TASK PROMPT
What follows is a block of records; reproduce all of it verbatim.

Records excerpted from a collection:
━━━━━━
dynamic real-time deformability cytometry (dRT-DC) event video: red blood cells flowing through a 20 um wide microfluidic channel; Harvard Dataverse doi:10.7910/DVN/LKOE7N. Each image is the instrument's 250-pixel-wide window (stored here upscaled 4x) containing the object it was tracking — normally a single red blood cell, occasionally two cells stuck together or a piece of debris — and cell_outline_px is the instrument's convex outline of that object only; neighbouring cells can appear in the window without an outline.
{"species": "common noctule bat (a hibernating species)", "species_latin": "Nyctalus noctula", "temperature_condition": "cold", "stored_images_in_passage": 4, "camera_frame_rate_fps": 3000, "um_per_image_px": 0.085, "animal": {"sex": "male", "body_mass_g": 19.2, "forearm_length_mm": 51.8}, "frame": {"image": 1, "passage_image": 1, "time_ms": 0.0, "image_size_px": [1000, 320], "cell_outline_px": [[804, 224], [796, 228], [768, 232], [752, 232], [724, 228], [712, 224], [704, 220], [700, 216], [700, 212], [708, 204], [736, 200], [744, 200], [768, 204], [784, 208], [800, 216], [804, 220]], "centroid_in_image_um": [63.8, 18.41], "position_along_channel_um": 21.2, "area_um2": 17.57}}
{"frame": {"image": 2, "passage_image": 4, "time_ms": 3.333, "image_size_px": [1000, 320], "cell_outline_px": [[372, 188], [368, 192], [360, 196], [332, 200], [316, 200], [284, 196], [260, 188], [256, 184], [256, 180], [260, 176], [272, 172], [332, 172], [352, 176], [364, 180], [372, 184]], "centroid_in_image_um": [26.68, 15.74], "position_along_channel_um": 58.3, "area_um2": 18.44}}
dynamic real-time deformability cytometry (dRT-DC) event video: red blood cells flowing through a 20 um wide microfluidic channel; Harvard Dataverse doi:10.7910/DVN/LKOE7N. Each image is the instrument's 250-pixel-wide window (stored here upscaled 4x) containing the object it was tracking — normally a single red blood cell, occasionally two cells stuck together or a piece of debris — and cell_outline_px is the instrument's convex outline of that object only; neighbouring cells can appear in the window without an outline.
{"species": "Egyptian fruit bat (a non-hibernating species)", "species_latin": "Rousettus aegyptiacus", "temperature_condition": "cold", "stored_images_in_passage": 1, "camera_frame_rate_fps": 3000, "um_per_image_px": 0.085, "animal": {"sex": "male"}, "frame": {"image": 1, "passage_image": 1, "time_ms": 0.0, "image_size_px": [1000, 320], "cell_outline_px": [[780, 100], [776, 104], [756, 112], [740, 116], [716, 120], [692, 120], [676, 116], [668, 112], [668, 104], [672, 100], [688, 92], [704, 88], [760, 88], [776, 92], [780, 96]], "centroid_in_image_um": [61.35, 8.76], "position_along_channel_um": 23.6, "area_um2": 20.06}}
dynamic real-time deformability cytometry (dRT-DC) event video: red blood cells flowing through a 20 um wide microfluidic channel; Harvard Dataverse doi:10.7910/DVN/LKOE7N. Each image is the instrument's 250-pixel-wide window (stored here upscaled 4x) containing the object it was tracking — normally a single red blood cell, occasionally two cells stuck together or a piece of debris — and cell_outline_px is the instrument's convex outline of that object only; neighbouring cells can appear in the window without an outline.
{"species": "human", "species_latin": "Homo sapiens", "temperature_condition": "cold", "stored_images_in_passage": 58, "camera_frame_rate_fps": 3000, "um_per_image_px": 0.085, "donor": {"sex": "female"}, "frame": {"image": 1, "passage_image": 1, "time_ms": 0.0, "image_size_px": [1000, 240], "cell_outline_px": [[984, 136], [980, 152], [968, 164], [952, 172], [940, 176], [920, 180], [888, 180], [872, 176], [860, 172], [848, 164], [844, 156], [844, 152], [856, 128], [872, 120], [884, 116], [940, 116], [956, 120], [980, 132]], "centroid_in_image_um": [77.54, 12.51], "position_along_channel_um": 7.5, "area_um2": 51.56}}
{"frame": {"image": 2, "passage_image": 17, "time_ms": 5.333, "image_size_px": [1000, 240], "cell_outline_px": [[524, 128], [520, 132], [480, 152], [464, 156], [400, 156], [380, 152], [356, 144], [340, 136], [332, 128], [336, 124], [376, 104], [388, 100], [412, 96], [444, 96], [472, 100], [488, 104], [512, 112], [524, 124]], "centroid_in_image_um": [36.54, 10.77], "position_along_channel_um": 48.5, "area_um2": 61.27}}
━━━━━━
ANSWER
dynamic real-time deformability cytometry (dRT-DC) event video: red blood cells flowing through a 20 um wide microfluidic channel; Harvard Dataverse doi:10.7910/DVN/LKOE7N. Each image is the instrument's 250-pixel-wide window (stored here upscaled 4x) containing the object it was tracking — normally a single red blood cell, occasionally two cells stuck together or a piece of debris — and cell_outline_px is the instrument's convex outline of that object only; neighbouring cells can appear in the window without an outline.
{"species": "common noctule bat (a hibernating species)", "species_latin": "Nyctalus noctula", "temperature_condition": "cold", "stored_images_in_passage": 4, "camera_frame_rate_fps": 3000, "um_per_image_px": 0.085, "animal": {"sex": "male", "body_mass_g": 19.2, "forearm_length_mm": 51.8}, "frame": {"image": 1, "passage_image": 1, "time_ms": 0.0, "image_size_px": [1000, 320], "cell_outline_px": [[804, 224], [796, 228], [768, 232], [752, 232], [724, 228], [712, 224], [704, 220], [700, 216], [700, 212], [708, 204], [736, 200], [744, 200], [768, 204], [784, 208], [800, 216], [804, 220]], "centroid_in_image_um": [63.8, 18.41], "position_along_channel_um": 21.2, "area_um2": 17.57}}
{"frame": {"image": 2, "passage_image": 4, "time_ms": 3.333, "image_size_px": [1000, 320], "cell_outline_px": [[372, 188], [368, 192], [360, 196], [332, 200], [316, 200], [284, 196], [260, 188], [256, 184], [256, 180], [260, 176], [272, 172], [332, 172], [352, 176], [364, 180], [372, 184]], "centroid_in_image_um": [26.68, 15.74], "position_along_channel_um": 58.3, "area_um2": 18.44}}
dynamic real-time deformability cytometry (dRT-DC) event video: red blood cells flowing through a 20 um wide microfluidic channel; Harvard Dataverse doi:10.7910/DVN/LKOE7N. Each image is the instrument's 250-pixel-wide window (stored here upscaled 4x) containing the object it was tracking — normally a single red blood cell, occasionally two cells stuck together or a piece of debris — and cell_outline_px is the instrument's convex outline of that object only; neighbouring cells can appear in the window without an outline.
{"species": "Egyptian fruit bat (a non-hibernating species)", "species_latin": "Rousettus aegyptiacus", "temperature_condition": "cold", "stored_images_in_passage": 1, "camera_frame_rate_fps": 3000, "um_per_image_px": 0.085, "animal": {"sex": "male"}, "frame": {"image": 1, "passage_image": 1, "time_ms": 0.0, "image_size_px": [1000, 320], "cell_outline_px": [[780, 100], [776, 104], [756, 112], [740, 116], [716, 120], [692, 120], [676, 116], [668, 112], [668, 104], [672, 100], [688, 92], [704, 88], [760, 88], [776, 92], [780, 96]], "centroid_in_image_um": [61.35, 8.76], "position_along_channel_um": 23.6, "area_um2": 20.06}}
dynamic real-time deformability cytometry (dRT-DC) event video: red blood cells flowing through a 20 um wide microfluidic channel; Harvard Dataverse doi:10.7910/DVN/LKOE7N. Each image is the instrument's 250-pixel-wide window (stored here upscaled 4x) containing the object it was tracking — normally a single red blood cell, occasionally two cells stuck together or a piece of debris — and cell_outline_px is the instrument's convex outline of that object only; neighbouring cells can appear in the window without an outline.
{"species": "human", "species_latin": "Homo sapiens", "temperature_condition": "cold", "stored_images_in_passage": 58, "camera_frame_rate_fps": 3000, "um_per_image_px": 0.085, "donor": {"sex": "female"}, "frame": {"image": 1, "passage_image": 1, "time_ms": 0.0, "image_size_px": [1000, 240], "cell_outline_px": [[984, 136], [980, 152], [968, 164], [952, 172], [940, 176], [920, 180], [888, 180], [872, 176], [860, 172], [848, 164], [844, 156], [844, 152], [856, 128], [872, 120], [884, 116], [940, 116], [956, 120], [980, 132]], "centroid_in_image_um": [77.54, 12.51], "position_along_channel_um": 7.5, "area_um2": 51.56}}
{"frame": {"image": 2, "passage_image": 17, "time_ms": 5.333, "image_size_px": [1000, 240], "cell_outline_px": [[524, 128], [520, 132], [480, 152], [464, 156], [400, 156], [380, 152], [356, 144], [340, 136], [332, 128], [336, 124], [376, 104], [388, 100], [412, 96], [444, 96], [472, 100], [488, 104], [512, 112], [524, 124]], "centroid_in_image_um": [36.54, 10.77], "position_along_channel_um": 48.5, "area_um2": 61.27}}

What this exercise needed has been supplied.